You’ll notice that discovery.ec2.groups has an unnecessary comma at the end. We noticed that recently and are trying to determine if that is causing the issue.

1 Like

Hi @AncilHumph,

Your configuration appears to be okay regarding the allocation awareness settings. While trying to reproduce your setup, I noticed that allocation awareness settings currently aren’t exposed in sys.cluster, so it is hard to validate if they got applied successfully or not.
I have raised an issue with our development team: Allocation awareness settings not shown in `sys.cluster` · Issue #18047 · crate/crate · GitHub. Maybe it is only a problem with displaying the values, and they get applied correctly.
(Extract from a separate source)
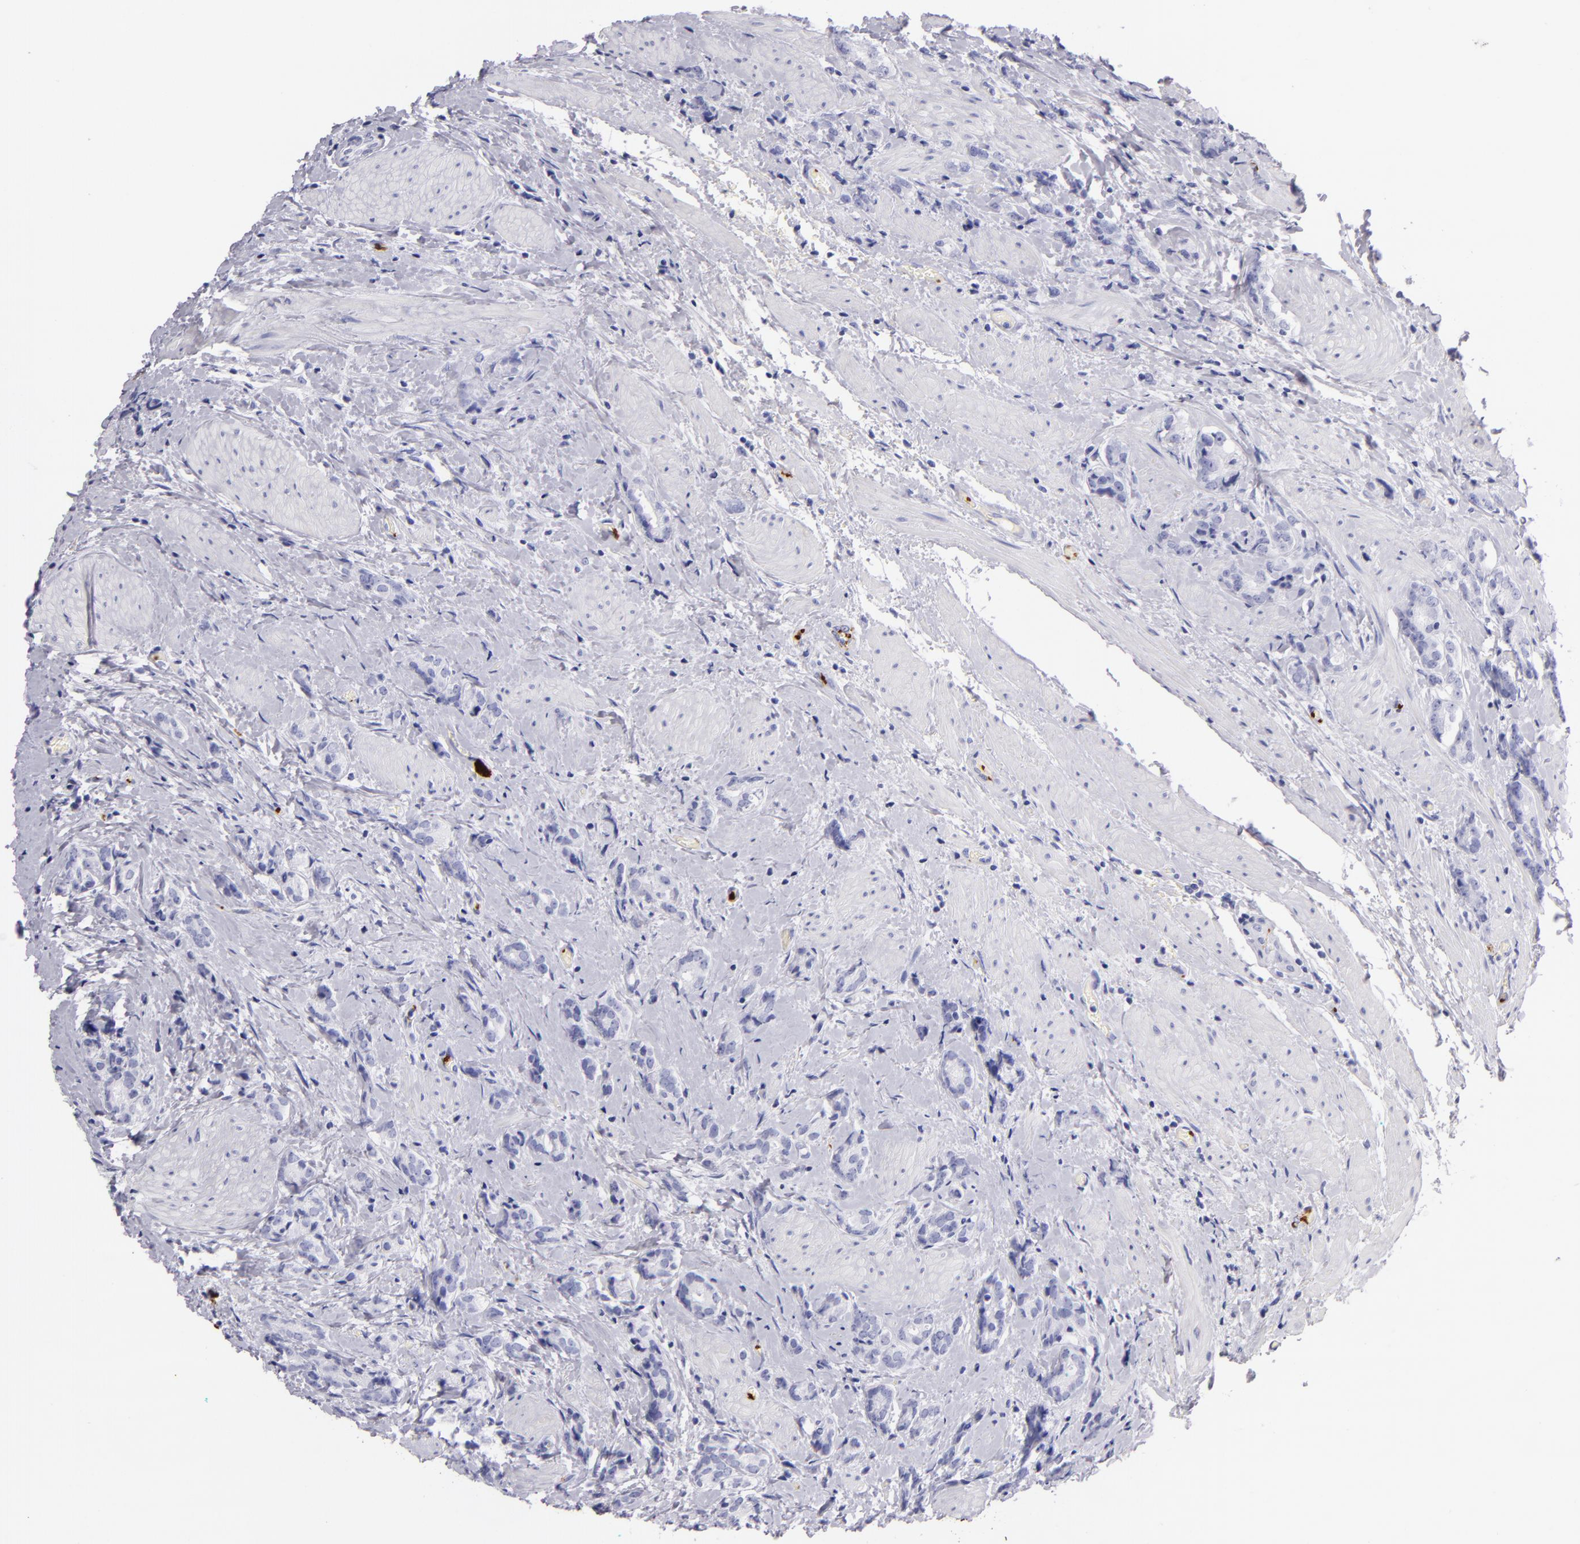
{"staining": {"intensity": "negative", "quantity": "none", "location": "none"}, "tissue": "prostate cancer", "cell_type": "Tumor cells", "image_type": "cancer", "snomed": [{"axis": "morphology", "description": "Adenocarcinoma, Medium grade"}, {"axis": "topography", "description": "Prostate"}], "caption": "High magnification brightfield microscopy of prostate cancer stained with DAB (brown) and counterstained with hematoxylin (blue): tumor cells show no significant expression.", "gene": "GP1BA", "patient": {"sex": "male", "age": 59}}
But maybe there is also more to it.

To go further into details, a more recent CrateDB version will be very helpful. To get a sense for how much CrateDB has changed, between versions 3.3.5 and 5.10.9, there have been 860k lines of code added and 330k lines deleted. That’s a lot, and if there was any bug in 3.3.5, it may have been fixed already. Any potential bug fix would also only get released on the 5.10 branch.

Are you able to proceed with the upgrade and check if the issue persists on later versions? Maybe it is also a temporary issue that disappears after restarting nodes during the upgrade.

1 Like

We hope to upgrade the cluster to v4.8 soon, but as I think I mentioned, we’ve been trying to do this for several years. The requirement of re-creating tables in order to upgrade has been very problematic. One table in particular has billions of records, and we add about 1,000 more every second to it. So we can’t take the table offline for many hours/days (it would take about 2-3 weeks to re-create the table). Our business only allows for about 15 minutes of downtime.

That being said, we do have some other test environments with those same allocation settings that are on v4.8, and the settings are not exposed there as well. We’ve noticed over the years that there are quite a few other settings that aren’t exposed (such as discovery.ec2).

If you can figure out a way for us to verify any of these settings, that would be great.

1 Like